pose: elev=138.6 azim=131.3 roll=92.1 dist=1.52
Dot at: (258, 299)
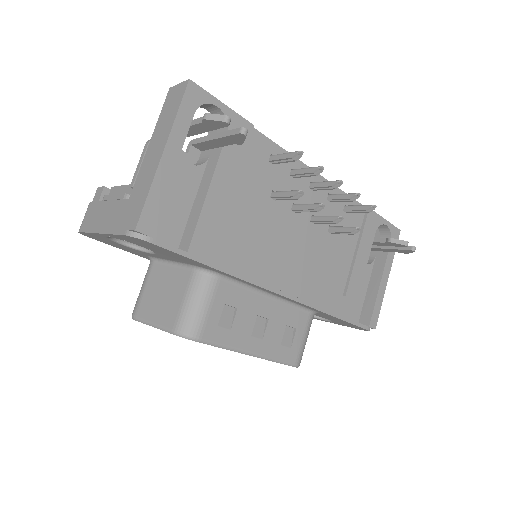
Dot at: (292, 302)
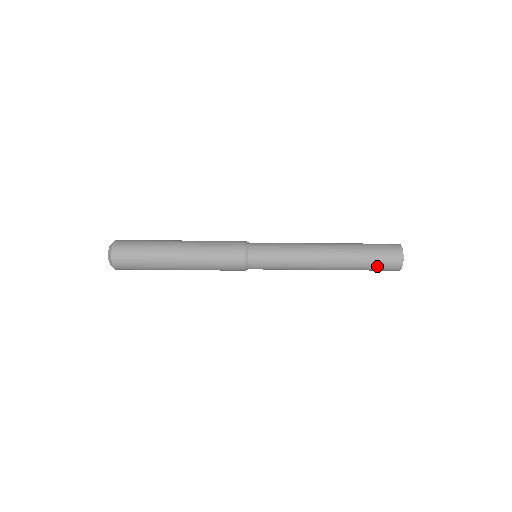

* * *

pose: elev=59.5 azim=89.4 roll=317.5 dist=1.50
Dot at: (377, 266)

• Problem requirements: Repeat without change the lines beginning with the one containing "pose: elev=59.5 azim=89.4" and ending with the one containing "Dot at: (377, 266)", including both.

• Answer to this problem:
pose: elev=59.5 azim=89.4 roll=317.5 dist=1.50
Dot at: (377, 266)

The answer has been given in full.